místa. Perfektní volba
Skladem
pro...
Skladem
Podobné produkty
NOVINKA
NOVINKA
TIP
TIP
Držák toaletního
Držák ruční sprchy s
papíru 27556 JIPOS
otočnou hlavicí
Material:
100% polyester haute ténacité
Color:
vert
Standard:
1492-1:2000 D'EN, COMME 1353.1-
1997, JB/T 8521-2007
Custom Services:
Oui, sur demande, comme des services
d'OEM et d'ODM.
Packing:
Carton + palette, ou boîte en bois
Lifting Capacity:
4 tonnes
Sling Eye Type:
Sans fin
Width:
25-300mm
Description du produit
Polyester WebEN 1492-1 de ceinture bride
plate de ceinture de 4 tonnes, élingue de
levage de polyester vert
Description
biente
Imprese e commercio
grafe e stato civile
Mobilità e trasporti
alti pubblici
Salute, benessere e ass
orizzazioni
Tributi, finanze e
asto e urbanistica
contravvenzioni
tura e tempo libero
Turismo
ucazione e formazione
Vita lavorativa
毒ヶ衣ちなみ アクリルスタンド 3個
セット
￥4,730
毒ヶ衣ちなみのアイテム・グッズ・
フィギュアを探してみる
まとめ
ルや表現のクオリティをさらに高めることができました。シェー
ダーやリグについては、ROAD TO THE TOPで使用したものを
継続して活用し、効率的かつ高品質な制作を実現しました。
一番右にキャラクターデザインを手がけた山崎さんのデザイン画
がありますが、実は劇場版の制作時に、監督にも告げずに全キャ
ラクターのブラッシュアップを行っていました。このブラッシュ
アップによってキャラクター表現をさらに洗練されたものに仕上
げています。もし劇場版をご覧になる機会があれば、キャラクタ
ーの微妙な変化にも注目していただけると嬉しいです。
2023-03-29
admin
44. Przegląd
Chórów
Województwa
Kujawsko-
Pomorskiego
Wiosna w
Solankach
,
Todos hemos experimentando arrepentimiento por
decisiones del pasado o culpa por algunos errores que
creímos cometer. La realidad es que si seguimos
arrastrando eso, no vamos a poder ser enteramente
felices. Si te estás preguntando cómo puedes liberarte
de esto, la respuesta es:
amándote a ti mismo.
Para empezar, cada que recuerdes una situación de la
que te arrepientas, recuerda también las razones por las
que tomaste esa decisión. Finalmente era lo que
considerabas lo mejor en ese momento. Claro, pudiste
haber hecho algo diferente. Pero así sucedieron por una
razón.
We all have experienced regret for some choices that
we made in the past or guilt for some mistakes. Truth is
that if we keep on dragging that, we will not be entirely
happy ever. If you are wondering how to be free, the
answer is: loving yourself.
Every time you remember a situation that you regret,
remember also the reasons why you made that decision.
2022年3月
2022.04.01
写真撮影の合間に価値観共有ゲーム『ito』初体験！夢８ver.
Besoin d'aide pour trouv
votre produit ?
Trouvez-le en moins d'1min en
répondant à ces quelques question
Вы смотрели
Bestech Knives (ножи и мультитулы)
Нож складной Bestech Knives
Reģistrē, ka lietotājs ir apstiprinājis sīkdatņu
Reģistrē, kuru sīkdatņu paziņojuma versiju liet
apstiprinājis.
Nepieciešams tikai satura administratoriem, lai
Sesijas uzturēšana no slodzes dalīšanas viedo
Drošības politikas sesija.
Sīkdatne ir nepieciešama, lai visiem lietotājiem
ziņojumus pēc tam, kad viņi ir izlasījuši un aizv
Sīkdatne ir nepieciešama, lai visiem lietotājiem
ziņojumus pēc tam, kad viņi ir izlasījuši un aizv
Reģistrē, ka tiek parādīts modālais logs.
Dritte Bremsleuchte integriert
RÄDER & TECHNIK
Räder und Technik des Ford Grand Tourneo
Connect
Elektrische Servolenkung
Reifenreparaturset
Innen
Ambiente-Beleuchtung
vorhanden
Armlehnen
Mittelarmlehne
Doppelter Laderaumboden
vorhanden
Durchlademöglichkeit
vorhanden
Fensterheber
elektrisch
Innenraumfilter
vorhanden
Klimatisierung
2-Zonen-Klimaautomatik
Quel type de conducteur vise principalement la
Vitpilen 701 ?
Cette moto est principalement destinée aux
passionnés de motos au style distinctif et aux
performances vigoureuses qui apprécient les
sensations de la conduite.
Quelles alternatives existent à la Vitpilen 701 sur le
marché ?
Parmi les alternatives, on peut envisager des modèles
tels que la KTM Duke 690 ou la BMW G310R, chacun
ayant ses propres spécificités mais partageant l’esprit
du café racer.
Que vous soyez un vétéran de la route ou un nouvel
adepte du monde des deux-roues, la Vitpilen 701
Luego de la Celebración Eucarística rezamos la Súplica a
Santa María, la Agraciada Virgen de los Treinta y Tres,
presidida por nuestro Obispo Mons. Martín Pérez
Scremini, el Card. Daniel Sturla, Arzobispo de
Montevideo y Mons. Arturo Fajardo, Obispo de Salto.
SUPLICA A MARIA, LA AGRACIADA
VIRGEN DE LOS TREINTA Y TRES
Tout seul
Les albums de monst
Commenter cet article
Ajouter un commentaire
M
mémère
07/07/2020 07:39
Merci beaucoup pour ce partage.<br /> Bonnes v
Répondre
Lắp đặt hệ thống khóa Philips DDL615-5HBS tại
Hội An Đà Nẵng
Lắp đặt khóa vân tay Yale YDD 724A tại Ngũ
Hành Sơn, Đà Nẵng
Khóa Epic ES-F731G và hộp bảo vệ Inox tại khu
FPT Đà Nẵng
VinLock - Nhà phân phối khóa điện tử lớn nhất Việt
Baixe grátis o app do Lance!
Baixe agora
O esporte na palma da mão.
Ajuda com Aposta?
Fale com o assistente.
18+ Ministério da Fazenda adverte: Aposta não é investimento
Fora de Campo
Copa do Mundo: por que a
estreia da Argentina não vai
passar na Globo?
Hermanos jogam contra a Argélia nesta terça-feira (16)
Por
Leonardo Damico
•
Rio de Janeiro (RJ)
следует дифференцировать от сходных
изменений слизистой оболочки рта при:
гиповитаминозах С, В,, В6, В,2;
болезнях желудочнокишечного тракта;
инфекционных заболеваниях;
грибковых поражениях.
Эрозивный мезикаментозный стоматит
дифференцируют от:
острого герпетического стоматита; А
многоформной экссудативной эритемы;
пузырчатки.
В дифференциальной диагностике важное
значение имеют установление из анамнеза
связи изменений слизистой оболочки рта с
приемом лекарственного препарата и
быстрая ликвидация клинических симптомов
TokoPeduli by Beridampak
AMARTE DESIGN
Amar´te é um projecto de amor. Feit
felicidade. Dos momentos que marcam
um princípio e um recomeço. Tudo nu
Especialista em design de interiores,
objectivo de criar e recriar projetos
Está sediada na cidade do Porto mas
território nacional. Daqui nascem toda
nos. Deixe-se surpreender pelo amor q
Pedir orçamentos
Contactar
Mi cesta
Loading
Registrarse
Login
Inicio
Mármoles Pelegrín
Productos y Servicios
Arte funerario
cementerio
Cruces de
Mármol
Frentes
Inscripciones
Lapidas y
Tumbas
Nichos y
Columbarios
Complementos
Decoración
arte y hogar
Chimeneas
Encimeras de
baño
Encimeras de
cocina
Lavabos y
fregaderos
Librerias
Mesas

□ □ □ □ □

Exercise — Return, from the material above, each line holding the string "apstiprinājis".

Your solution —
Reģistrē, ka lietotājs ir apstiprinājis sīkdatņu
apstiprinājis.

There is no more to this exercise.